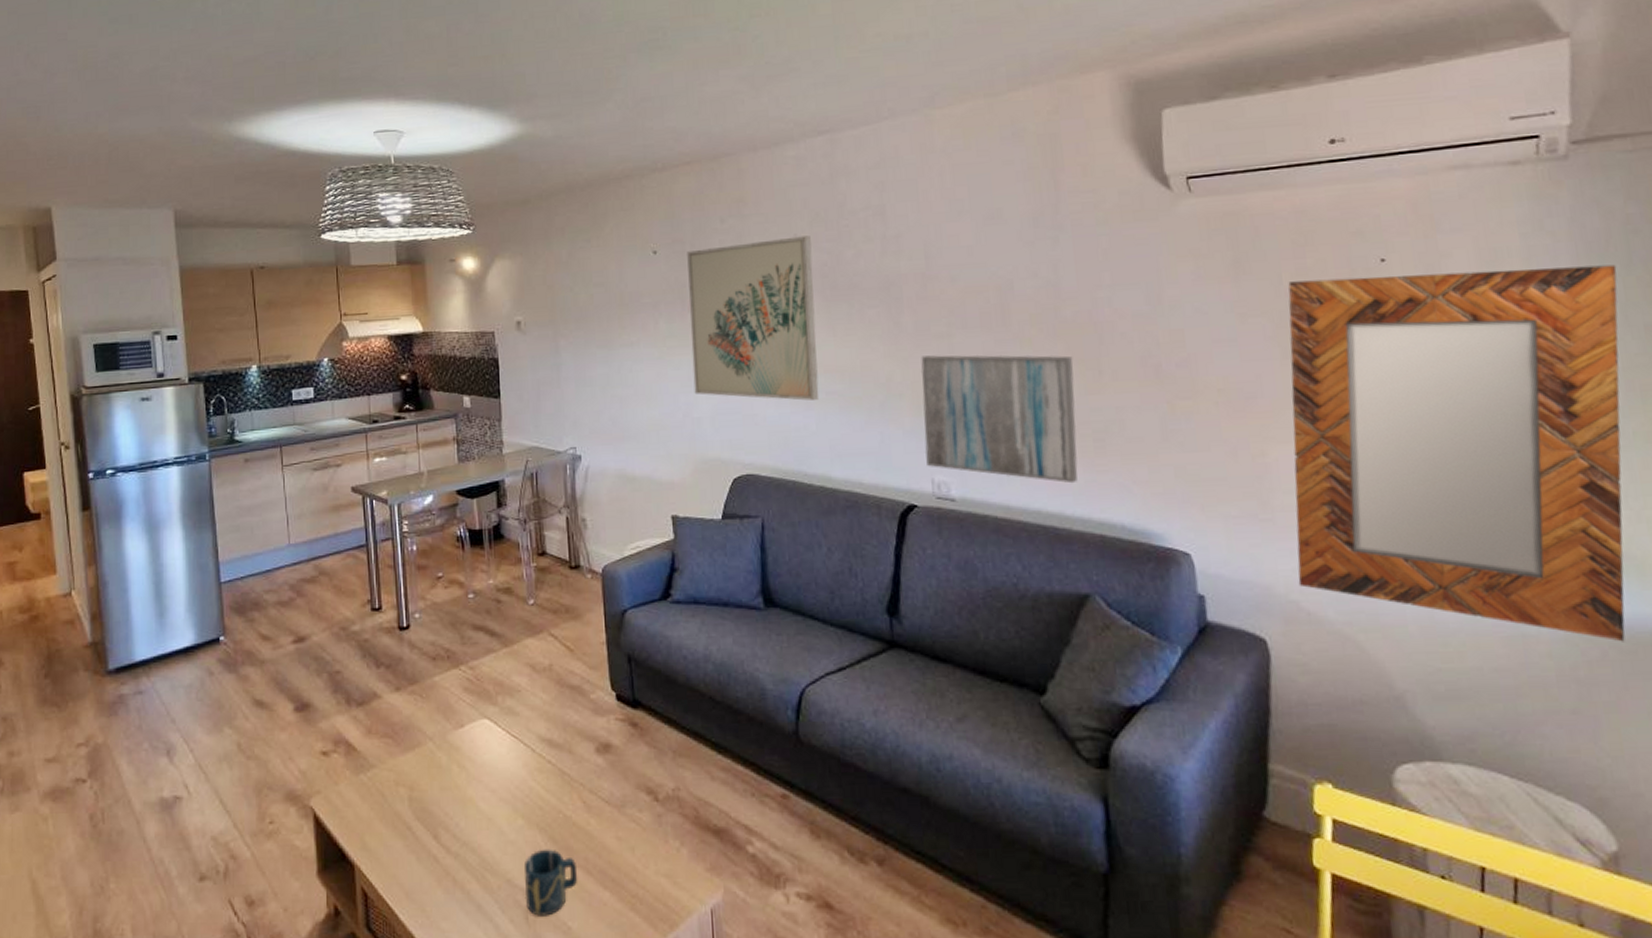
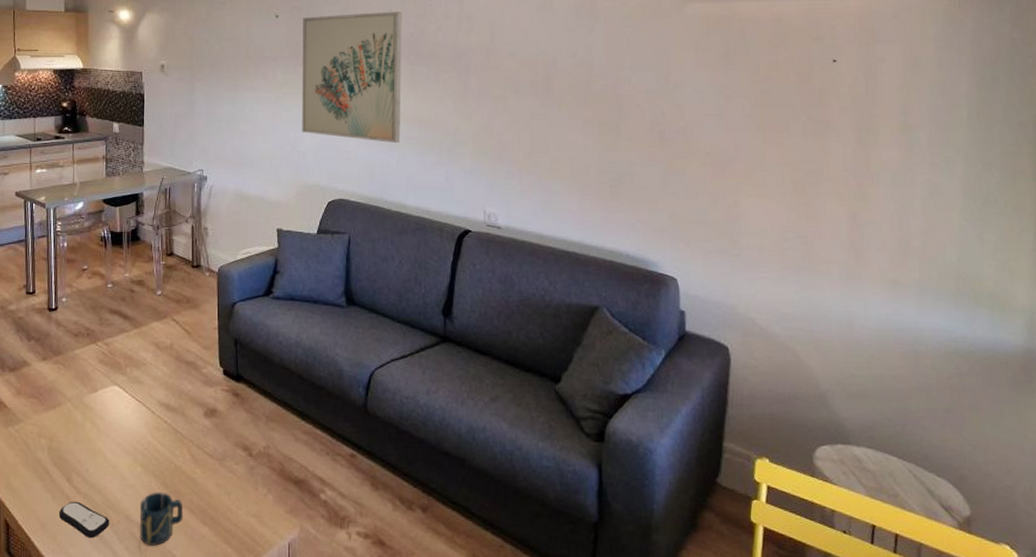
remote control: none [427,863,488,909] -> present [59,501,110,539]
wall art: present [921,354,1078,484] -> none [480,113,599,220]
home mirror: present [1288,264,1625,642] -> none [755,73,1002,360]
━━━━━━━━━━━━━━━━━━━━━━━━━━━━━━
WHAT NEEDS TO BE DONE: Repeat, with no changes, each line from the one with "wall art: present" to the end of the listing, including both ends and nothing else.

TASK OUTPUT:
wall art: present [921,354,1078,484] -> none [480,113,599,220]
home mirror: present [1288,264,1625,642] -> none [755,73,1002,360]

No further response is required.